(Task to complete): Reproduce the listing below, substituting "collection site" for every occurrence of "locality" and leaving all other text unchanged.

*** Material for this task ***

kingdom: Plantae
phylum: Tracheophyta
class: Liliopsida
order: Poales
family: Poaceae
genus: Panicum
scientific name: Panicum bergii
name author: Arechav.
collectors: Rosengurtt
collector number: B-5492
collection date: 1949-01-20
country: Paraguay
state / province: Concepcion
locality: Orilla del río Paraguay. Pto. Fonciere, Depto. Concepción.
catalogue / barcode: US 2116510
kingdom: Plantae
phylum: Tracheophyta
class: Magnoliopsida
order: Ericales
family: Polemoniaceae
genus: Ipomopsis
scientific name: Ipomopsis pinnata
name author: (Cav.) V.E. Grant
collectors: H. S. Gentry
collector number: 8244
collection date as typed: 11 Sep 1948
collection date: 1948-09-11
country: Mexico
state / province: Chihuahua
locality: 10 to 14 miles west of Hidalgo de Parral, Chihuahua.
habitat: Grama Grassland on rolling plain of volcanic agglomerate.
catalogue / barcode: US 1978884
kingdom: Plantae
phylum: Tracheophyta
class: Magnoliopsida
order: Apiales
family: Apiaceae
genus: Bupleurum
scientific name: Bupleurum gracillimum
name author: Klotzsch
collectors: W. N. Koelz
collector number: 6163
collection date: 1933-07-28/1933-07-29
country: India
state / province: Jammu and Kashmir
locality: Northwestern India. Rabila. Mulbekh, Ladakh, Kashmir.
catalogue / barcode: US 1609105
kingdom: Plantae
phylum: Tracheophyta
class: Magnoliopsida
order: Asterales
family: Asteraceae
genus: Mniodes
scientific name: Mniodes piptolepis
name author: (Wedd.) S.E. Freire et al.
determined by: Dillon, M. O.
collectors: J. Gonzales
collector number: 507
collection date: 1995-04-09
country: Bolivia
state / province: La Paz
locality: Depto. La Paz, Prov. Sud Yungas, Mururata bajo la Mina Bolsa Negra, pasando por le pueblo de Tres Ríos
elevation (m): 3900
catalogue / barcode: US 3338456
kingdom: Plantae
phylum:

***

(Result for this task):
kingdom: Plantae
phylum: Tracheophyta
class: Liliopsida
order: Poales
family: Poaceae
genus: Panicum
scientific name: Panicum bergii
name author: Arechav.
collectors: Rosengurtt
collector number: B-5492
collection date: 1949-01-20
country: Paraguay
state / province: Concepcion
collection site: Orilla del río Paraguay. Pto. Fonciere, Depto. Concepción.
catalogue / barcode: US 2116510
kingdom: Plantae
phylum: Tracheophyta
class: Magnoliopsida
order: Ericales
family: Polemoniaceae
genus: Ipomopsis
scientific name: Ipomopsis pinnata
name author: (Cav.) V.E. Grant
collectors: H. S. Gentry
collector number: 8244
collection date as typed: 11 Sep 1948
collection date: 1948-09-11
country: Mexico
state / province: Chihuahua
collection site: 10 to 14 miles west of Hidalgo de Parral, Chihuahua.
habitat: Grama Grassland on rolling plain of volcanic agglomerate.
catalogue / barcode: US 1978884
kingdom: Plantae
phylum: Tracheophyta
class: Magnoliopsida
order: Apiales
family: Apiaceae
genus: Bupleurum
scientific name: Bupleurum gracillimum
name author: Klotzsch
collectors: W. N. Koelz
collector number: 6163
collection date: 1933-07-28/1933-07-29
country: India
state / province: Jammu and Kashmir
collection site: Northwestern India. Rabila. Mulbekh, Ladakh, Kashmir.
catalogue / barcode: US 1609105
kingdom: Plantae
phylum: Tracheophyta
class: Magnoliopsida
order: Asterales
family: Asteraceae
genus: Mniodes
scientific name: Mniodes piptolepis
name author: (Wedd.) S.E. Freire et al.
determined by: Dillon, M. O.
collectors: J. Gonzales
collector number: 507
collection date: 1995-04-09
country: Bolivia
state / province: La Paz
collection site: Depto. La Paz, Prov. Sud Yungas, Mururata bajo la Mina Bolsa Negra, pasando por le pueblo de Tres Ríos
elevation (m): 3900
catalogue / barcode: US 3338456
kingdom: Plantae
phylum:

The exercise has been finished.